#### EXERCISE DIRECTIONS:
Continue the mailing-list post about replacing pass_ch_oacc_kernels with pass_ch, picking up after its final line.
══ SELECTED TEXT
[gomp4] Use pass_ch instead of pass_ch_oacc_kernels (was: [PATCH, 8/16] Add pass_ch_oacc_kernels)

2015-11-30 Thread Thomas Schwinge
Hi!

On Wed, 11 Nov 2015 21:29:10 +0100, Tom de Vries  wrote:
> On 09/11/15 19:33, Tom de Vries wrote:
> > On 09/11/15 16:35, Tom de Vries wrote:
> > this patch adds a pass pass_ch_oacc_kernels, which is like pass_ch, but
> > only runs for loops with oacc_kernels_region set.
> >
> > [ But... thinking about it a bit more, I think that we could use a
> > regular pass_ch instead. We only use the kernels pass group for a single
> > loop nest in a kernels region, and we mark all the loops in the loop
> > nest with oacc_kernels_region. So I think that the oacc_kernels_region
> > test in pass_ch_oacc_kernels::process_loop_p evaluates to true. ]
> >
> > So, I'll try to confirm with retesting that we can drop this patch.
> >
> 
> That's confirmed. I can use pass_ch instead of pass_ch_oacc_kernels, so 
> I'm dropping this patch from the series.

Committed to gomp-4_0-branch in r231067:

commit 8249e606d83025092e3b0b227360f7e38fe591d4
Author: tschwinge 
Date:   Mon Nov 30 12:05:50 2015 +

Use pass_ch instead of pass_ch_oacc_kernels

gcc/
* passes.def: Use pass_ch instead of pass_ch_oacc_kernels.
* tree-pass.h (make_pass_ch_oacc_kernels): Remove.
* tree-ssa-loop-ch.c: Revert to trunk r230907 version.
gcc/testsuite/
* gcc.dg/tree-ssa/copy-headers.c: Update for new pass_ch.
* gcc.dg/tree-ssa/foldconst-2.c: Likewise.
* gcc.dg/tree-ssa/loop-40.c: Likewise.

git-svn-id: svn+ssh://gcc.gnu.org/svn/gcc/branches/gomp-4_0-branch@231067 
138bc75d-0d04-0410-961f-82ee72b054a4
---
 gcc/ChangeLog.gomp   |6 +++
 gcc/passes.def   |2 +-
 gcc/testsuite/ChangeLog.gomp |6 +++
 gcc/testsuite/gcc.dg/tree-ssa/copy-headers.c |4 +-
 gcc/testsuite/gcc.dg/tree-ssa/foldconst-2.c  |4 +-
 gcc/testsuite/gcc.dg/tree-ssa/loop-40.c  |4 +-
 gcc/tree-pass.h  |1 -
 gcc/tree-ssa-loop-ch.c   |   60 +++---
 8 files changed, 24 insertions(+), 63 deletions(-)
════
══ INFORMATION GIVEN
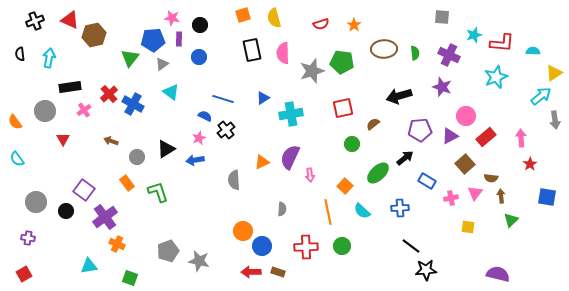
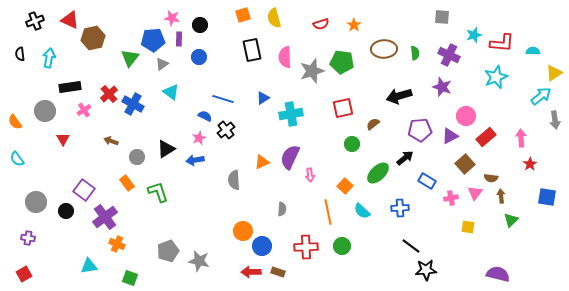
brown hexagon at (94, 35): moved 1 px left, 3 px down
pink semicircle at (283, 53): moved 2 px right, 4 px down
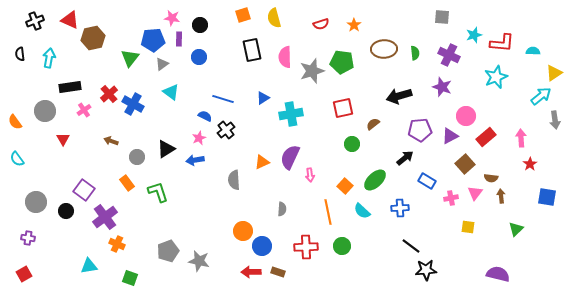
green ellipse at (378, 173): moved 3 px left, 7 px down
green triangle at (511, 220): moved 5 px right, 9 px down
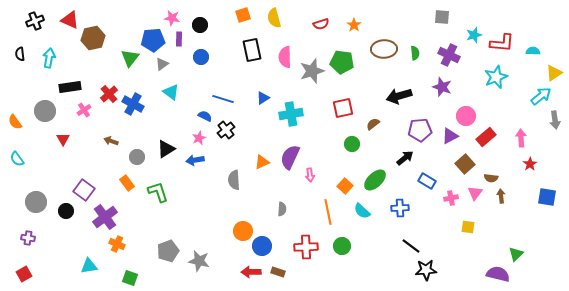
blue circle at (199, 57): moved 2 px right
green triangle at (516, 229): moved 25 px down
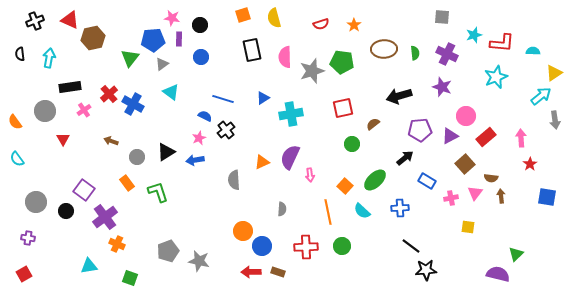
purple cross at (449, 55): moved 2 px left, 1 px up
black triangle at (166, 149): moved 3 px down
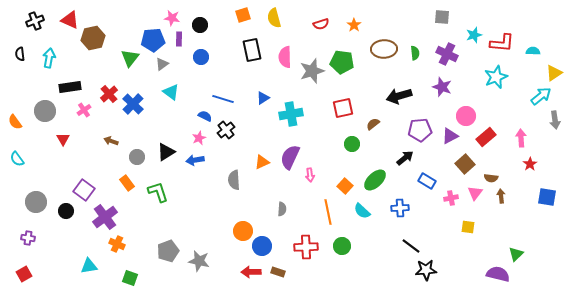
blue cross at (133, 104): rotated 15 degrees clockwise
════
#### EXERCISE OUTPUT:
diff --git gcc/ChangeLog.gomp gcc/ChangeLog.gomp
index 54712ab..2c8f0c2 100644
--- gcc/ChangeLog.gomp
+++ gcc/ChangeLog.gomp
@@ -1,3 +1,9 @@
+2015-11-30  Thomas Schwinge  
+
+   * passes.def: Use pass_ch instead of pass_ch_oacc_kernels.
+   * tree-pass.h (make_pass_ch_oacc_kernels): Remove.
+   * tree-ssa-loop-ch.c: Revert to trunk r230907 version.
+
 2015-11-18  Nathan Sidwell  
 
* config/nvptx/nvptx.c: Remove unneeded #includes. Backport
diff --git gcc/passes.def gcc/passes.def
index e44bfac..f4eb235 100644
--- gcc/passes.def
+++ gcc/passes.def
@@ -93,7 +93,7 @@ along with GCC; see the file COPYING3.  If not see
  NEXT_PASS (pass_oacc_kernels);
  PUSH_INSERT_PASSES_WITHIN (pass_oacc_kernels)
  NEXT_PASS (pass_dominator, false /* may_peel_loop_headers_p */);
- NEXT_PASS (pass_ch_oacc_kernels);
+ NEXT_PASS (pass_ch);
  NEXT_PASS (pass_dominator, false /* may_peel_loop_headers_p */);
  NEXT_PASS (pass_tree_loop_init);
  NEXT_PASS (pass_lim);
diff --git gcc/testsuite/ChangeLog.gomp gcc/testsuite/ChangeLog.gomp
index dd3b1f5..59733bd 100644
--- gcc/testsuite/ChangeLog.gomp
+++ gcc/testsuite/ChangeLog.gomp
@@ -1,3 +1,9 @@
+2015-11-30  Thomas Schwinge  
+
+   * gcc.dg/tree-ssa/copy-headers.c: Update for new pass_ch.
+   * gcc.dg/tree-ssa/foldconst-2.c: Likewise.
+   * gcc.dg/tree-ssa/loop-40.c: Likewise.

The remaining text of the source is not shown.